(Items from a data source)
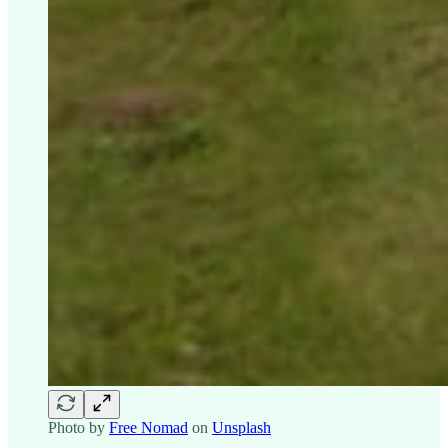
Photo by
Free Nomad
on
Unsplash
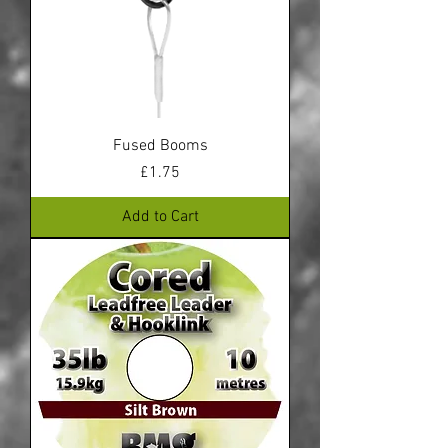
Fused Booms
Price
£1.75
Add to Cart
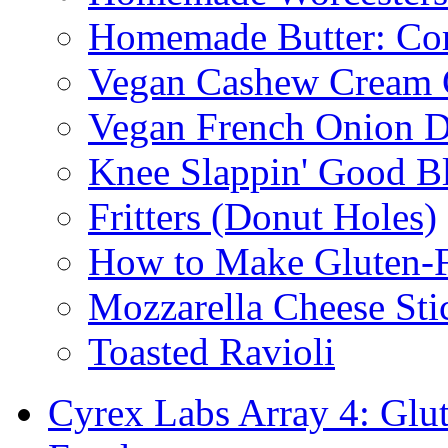
Homemade Butter: Cor
Vegan Cashew Cream 
Vegan French Onion D
Knee Slappin' Good B
Fritters (Donut Holes)
How to Make Gluten-
Mozzarella Cheese Sti
Toasted Ravioli
Cyrex Labs Array 4: Glut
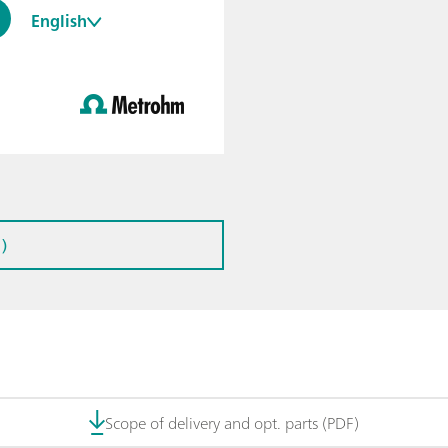
English
)
Scope of delivery and opt. parts (PDF)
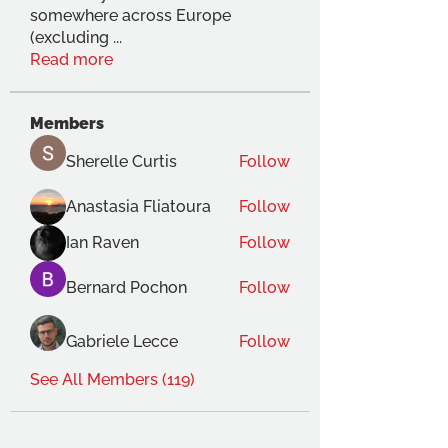
somewhere across Europe
(excluding
...
Read more
Members
Sherelle Curtis
Follow
Anastasia Fliatoura
Follow
Ian Raven
Follow
Bernard Pochon
Follow
Gabriele Lecce
Follow
See All Members (119)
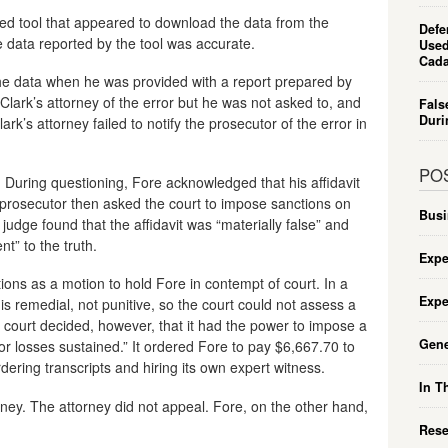
wed tool that appeared to download the data from the
Defe
e data reported by the tool was accurate.
Used
Cada
he data when he was provided with a report prepared by
 Clark’s attorney of the error but he was not asked to, and
Fals
Duri
Clark’s attorney failed to notify the prosecutor of the error in
PO
 During questioning, Fore acknowledged that his affidavit
prosecutor then asked the court to impose sanctions on
Busi
 judge found that the affidavit was “materially false” and
nt” to the truth.
Expe
ions as a motion to hold Fore in contempt of court. In a
Expe
s remedial, not punitive, so the court could not assess a
 court decided, however, that it had the power to impose a
Gene
r losses sustained.” It ordered Fore to pay $6,667.70 to
dering transcripts and hiring its own expert witness.
In T
rney. The attorney did not appeal. Fore, on the other hand,
Rese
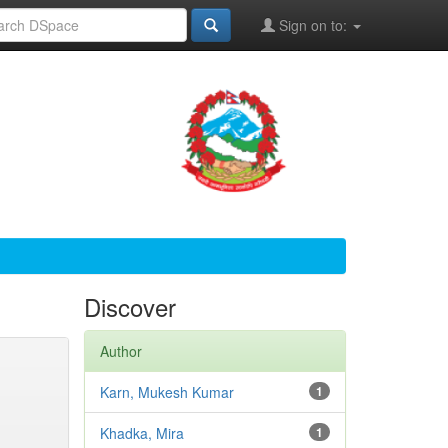
Sign on to:
Discover
Author
Karn, Mukesh Kumar
1
Khadka, Mira
1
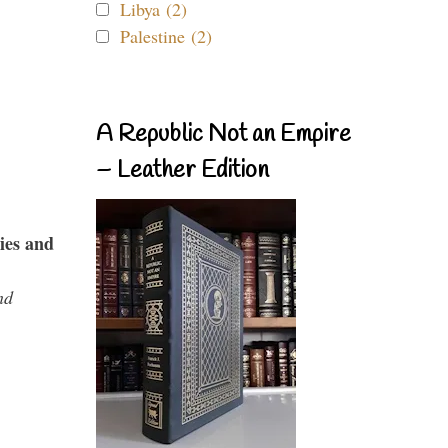
Libya (2)
Palestine (2)
A Republic Not an Empire
– Leather Edition
ies and
nd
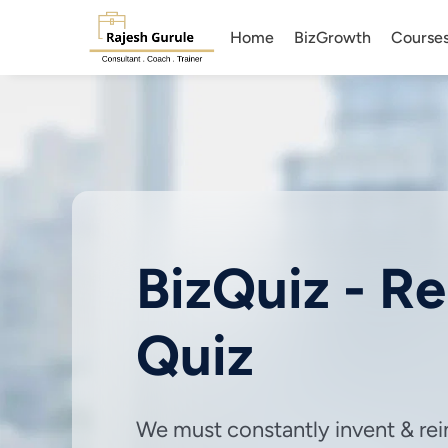
Home
BizGrowth
Course
BizQuiz - R
Quiz
We must constantly invent & rein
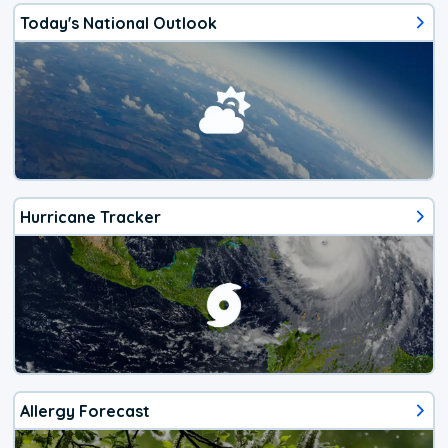
Today's National Outlook
Hurricane Tracker
Allergy Forecast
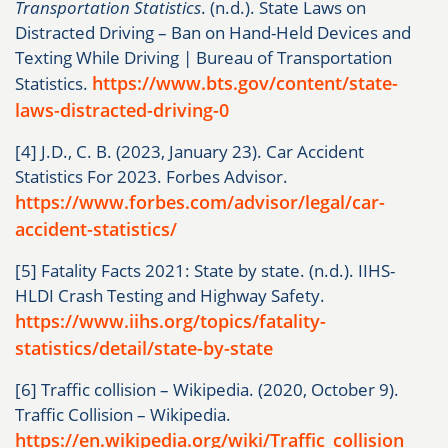
Transportation Statistics
. (n.d.). State Laws on
Distracted Driving – Ban on Hand-Held Devices and
Texting While Driving | Bureau of Transportation
https://www.bts.gov/content/state-
Statistics.
laws-distracted-driving-0
[4] J.D., C. B. (2023, January 23). Car Accident
Statistics For 2023. Forbes Advisor.
https://www.forbes.com/advisor/legal/car-
accident-statistics/
[5] Fatality Facts 2021: State by state. (n.d.). IIHS-
HLDI Crash Testing and Highway Safety.
https://www.iihs.org/topics/fatality-
statistics/detail/state-by-state
[6] Traffic collision – Wikipedia. (2020, October 9).
Traffic Collision – Wikipedia.
https://en.wikipedia.org/wiki/Traffic_collision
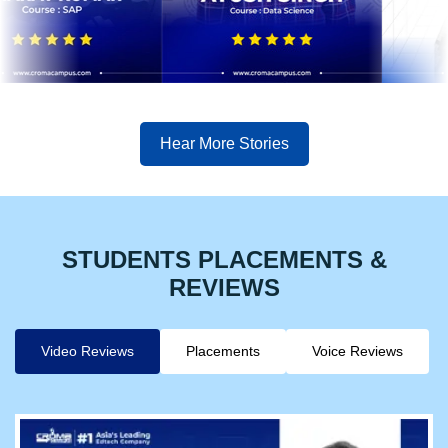
Hear More Stories
STUDENTS PLACEMENTS &
REVIEWS
Video Reviews
Placements
Voice Reviews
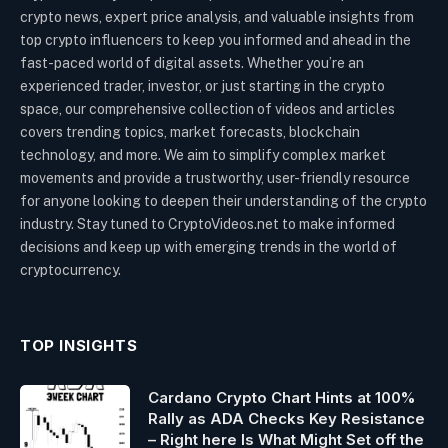
crypto news, expert price analysis, and valuable insights from
top crypto influencers to keep you informed and ahead in the
fast-paced world of digital assets. Whether you’re an
experienced trader, investor, or just starting in the crypto
space, our comprehensive collection of videos and articles
covers trending topics, market forecasts, blockchain
technology, and more. We aim to simplify complex market
movements and provide a trustworthy, user-friendly resource
for anyone looking to deepen their understanding of the crypto
industry. Stay tuned to CryptoVideos.net to make informed
decisions and keep up with emerging trends in the world of
cryptocurrency.
TOP INSIGHTS
Cardano Crypto Chart Hints at 100%
Rally as ADA Checks Key Resistance
– Right here Is What Might Set off the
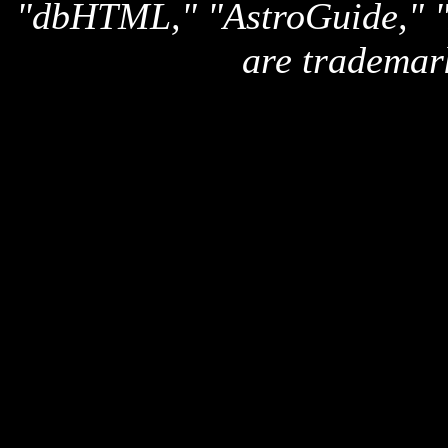
"dbHTML," "AstroGuide,
are trademar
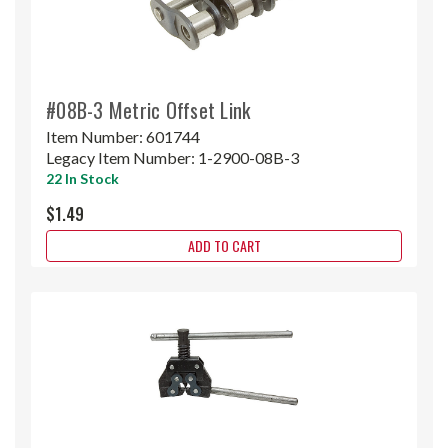
#08B-3 Metric Offset Link
Item Number:
601744
Legacy Item Number:
1-2900-08B-3
22 In Stock
$1.49
ADD TO CART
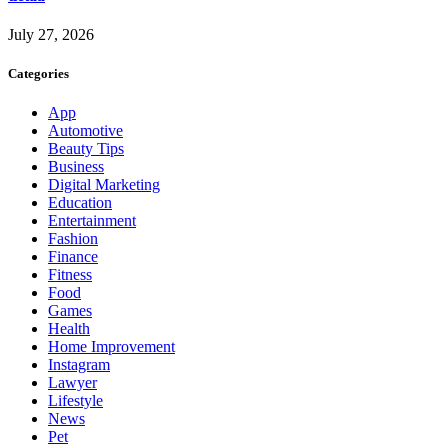
July 27, 2026
Categories
App
Automotive
Beauty Tips
Business
Digital Marketing
Education
Entertainment
Fashion
Finance
Fitness
Food
Games
Health
Home Improvement
Instagram
Lawyer
Lifestyle
News
Pet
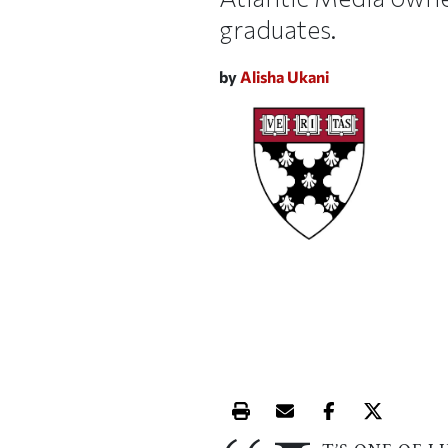
graduates.
by
Alisha Ukani
Print this article
Email this article
Share this ar
Share th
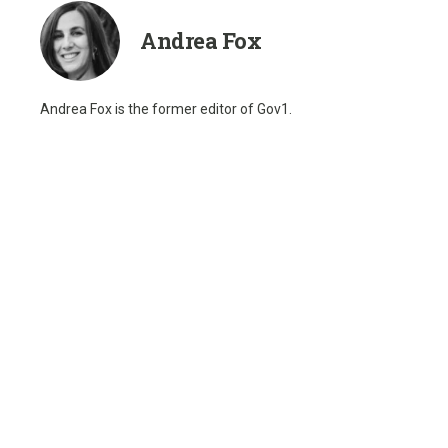
Andrea Fox
Andrea Fox is the former editor of Gov1.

**EXERCISE OBJECTIVE:** In the stretch of records from the line containing "somewhere across Europe" through the line containing "Allergy Forecast", swap every "Follow" for "Subscribe" and give those lines again with nothing else changed. Leave the pictures out of your answer.

**SOLVED PROBLEM:**
somewhere across Europe
(excluding
...
Read more
Members
Sherelle Curtis
Subscribe
Anastasia Fliatoura
Subscribe
Ian Raven
Subscribe
Bernard Pochon
Subscribe
Gabriele Lecce
Subscribe
See All Members (119)
wed tool that appeared to download the data from the
Defe
e data reported by the tool was accurate.
Used
Cada
he data when he was provided with a report prepared by
 Clark’s attorney of the error but he was not asked to, and
Fals
Duri
Clark’s attorney failed to notify the prosecutor of the error in
PO
 During questioning, Fore acknowledged that his affidavit
prosecutor then asked the court to impose sanctions on
Busi
 judge found that the affidavit was “materially false” and
nt” to the truth.
Expe
ions as a motion to hold Fore in contempt of court. In a
Expe
s remedial, not punitive, so the court could not assess a
 court decided, however, that it had the power to impose a
Gene
r losses sustained.” It ordered Fore to pay $6,667.70 to
dering transcripts and hiring its own expert witness.
In T
rney. The attorney did not appeal. Fore, on the other hand,
Rese
Sign on to:
Discover
Author
Karn, Mukesh Kumar
1
Khadka, Mira
1
Libya (2)
Palestine (2)
A Republic Not an Empire
– Leather Edition
ies and
nd
Home
BizGrowth
Course
BizQuiz - R
Quiz
We must constantly invent & rein
Today's National Outlook
Hurricane Tracker
Allergy Forecast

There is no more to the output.